Les principaux obstacles que l’on rencontre et qu’il faut réussir à lever, c’est d’une part la conception très centralisée de la plupart des élus et des administrateurs qui considèrent qu’ils sont des représentants du peuple et que donc ce sont eux qui décident, et d’autre part une vision de l’économie qui ne reconnaît pas la valeur contributive mais uniquement la valeur marchande, et peut donc facilement considérer les communs comme “marginaux”. Il s’agit donc souvent de les convaincre en faisant un état des lieux des communs existants, dont ils ignorent souvent tout ou presque dans leurs propres communes, et en leur montrant des exemples concrets de ce que peuvent apporter les communs à la commune, particulièrement dans un contexte où les subventions étatiques se font de plus en plus rares et que les budgets communaux doivent nécessairement être gérés différemment…

Ce qui me paraît important c’est de démontrer la valeur sociale et environnementale des externalités positives, de la production contributive par le biais des communs; et la capacité de neutraliser des externalités négatives, ce qui se traduit par des gains tout à fait essentiels au niveau de la dépense publique, qui peuvent alors être transférés vers les communs, dans une “finance circulaire”.
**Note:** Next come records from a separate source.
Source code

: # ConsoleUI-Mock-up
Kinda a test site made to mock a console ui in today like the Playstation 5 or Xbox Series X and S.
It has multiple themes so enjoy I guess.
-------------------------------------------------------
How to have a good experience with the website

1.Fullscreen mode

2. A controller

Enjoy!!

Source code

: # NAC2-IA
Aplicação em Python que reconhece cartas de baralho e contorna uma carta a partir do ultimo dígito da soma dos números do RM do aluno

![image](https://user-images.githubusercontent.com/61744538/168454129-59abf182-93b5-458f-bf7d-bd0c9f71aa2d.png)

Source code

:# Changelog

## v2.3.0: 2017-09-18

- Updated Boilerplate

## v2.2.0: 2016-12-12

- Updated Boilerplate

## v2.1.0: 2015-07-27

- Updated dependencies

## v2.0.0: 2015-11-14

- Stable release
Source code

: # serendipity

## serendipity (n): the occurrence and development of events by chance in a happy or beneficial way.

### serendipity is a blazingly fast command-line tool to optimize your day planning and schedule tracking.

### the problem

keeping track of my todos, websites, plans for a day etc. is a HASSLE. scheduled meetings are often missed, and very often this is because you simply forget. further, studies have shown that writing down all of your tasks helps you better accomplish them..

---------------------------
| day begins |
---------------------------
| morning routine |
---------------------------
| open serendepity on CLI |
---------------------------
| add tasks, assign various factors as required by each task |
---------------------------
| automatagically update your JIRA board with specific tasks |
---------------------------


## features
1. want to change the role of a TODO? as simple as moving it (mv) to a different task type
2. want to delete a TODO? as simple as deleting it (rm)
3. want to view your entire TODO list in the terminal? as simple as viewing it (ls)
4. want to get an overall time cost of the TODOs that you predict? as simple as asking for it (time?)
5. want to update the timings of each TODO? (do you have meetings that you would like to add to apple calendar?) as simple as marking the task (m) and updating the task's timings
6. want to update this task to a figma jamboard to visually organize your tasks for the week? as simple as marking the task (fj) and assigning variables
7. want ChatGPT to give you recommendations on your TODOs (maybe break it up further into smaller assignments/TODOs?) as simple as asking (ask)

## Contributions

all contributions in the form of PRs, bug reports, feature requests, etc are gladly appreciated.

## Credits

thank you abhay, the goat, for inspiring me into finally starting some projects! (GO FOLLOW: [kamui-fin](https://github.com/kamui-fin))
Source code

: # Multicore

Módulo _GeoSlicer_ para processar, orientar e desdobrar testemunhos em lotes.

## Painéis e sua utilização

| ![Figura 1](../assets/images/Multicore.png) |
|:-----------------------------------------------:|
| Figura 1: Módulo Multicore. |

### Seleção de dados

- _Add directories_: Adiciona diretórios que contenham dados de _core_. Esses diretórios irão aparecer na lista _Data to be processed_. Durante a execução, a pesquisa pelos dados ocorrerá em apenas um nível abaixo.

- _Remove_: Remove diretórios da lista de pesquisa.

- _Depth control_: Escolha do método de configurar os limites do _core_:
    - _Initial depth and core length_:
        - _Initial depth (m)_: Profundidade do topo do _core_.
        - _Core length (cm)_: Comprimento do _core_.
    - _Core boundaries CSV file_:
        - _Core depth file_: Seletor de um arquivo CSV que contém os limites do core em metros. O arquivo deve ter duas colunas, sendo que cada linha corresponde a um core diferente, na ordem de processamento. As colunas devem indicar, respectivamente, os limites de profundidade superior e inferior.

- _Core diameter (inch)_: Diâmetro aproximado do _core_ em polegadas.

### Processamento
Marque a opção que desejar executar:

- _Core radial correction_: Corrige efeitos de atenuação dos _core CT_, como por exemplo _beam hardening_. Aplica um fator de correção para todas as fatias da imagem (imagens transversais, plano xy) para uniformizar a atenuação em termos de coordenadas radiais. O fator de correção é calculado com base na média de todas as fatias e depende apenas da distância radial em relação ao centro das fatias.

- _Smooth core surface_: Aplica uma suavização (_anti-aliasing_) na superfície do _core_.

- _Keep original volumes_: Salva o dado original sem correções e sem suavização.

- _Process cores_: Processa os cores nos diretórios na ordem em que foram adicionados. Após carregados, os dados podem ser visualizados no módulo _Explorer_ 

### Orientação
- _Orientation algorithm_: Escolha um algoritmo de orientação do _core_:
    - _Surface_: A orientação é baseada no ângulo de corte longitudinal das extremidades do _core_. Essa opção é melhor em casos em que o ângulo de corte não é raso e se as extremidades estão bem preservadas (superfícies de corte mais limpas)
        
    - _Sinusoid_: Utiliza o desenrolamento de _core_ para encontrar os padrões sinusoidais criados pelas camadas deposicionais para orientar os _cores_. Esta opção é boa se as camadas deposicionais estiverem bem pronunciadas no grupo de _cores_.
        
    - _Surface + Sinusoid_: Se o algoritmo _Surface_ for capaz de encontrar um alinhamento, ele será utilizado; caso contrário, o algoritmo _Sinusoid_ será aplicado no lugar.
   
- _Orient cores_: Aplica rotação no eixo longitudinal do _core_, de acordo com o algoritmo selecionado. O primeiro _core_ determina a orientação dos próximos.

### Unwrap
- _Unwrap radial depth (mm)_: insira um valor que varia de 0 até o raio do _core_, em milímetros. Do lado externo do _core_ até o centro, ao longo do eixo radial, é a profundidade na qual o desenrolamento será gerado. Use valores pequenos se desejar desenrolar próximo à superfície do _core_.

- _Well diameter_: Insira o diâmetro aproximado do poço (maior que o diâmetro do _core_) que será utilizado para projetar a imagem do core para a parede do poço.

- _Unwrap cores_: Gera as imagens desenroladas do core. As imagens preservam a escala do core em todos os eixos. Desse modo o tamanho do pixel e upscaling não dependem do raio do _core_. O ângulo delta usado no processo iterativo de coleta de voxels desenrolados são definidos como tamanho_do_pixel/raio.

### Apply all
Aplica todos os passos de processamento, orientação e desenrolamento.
Une deuxième priorité du moment me paraît la capacité de démontrer par l’exemple l’impact bénéfique en termes d’emplois “ayant du sens”, et donc d’avoir des « green new deal » , orientés communs, au niveau du territoire. Nous devons démontrer que les communs créent vraiment de la valeur, et que cette création de valeur permet de créer des mécanismes de financement de tout le travail regénératif qui se fait par le biais des communs. Pour défaire l’alliance entre les forces extractives et une classe ouvrière désœuvrée, il faut recréer un tissu productif qui embrasse les travailleurs de la connaissance, avec les travailleurs de tous bords. Concrètement par exemple, un projet d’alimentation bio pour tous les élèves de l’enseignement public d’une commune, cela signifie du travail pour les paysans, pour les coursiers, pour les cuistots,… tous unis dans un écosystème collaboratif.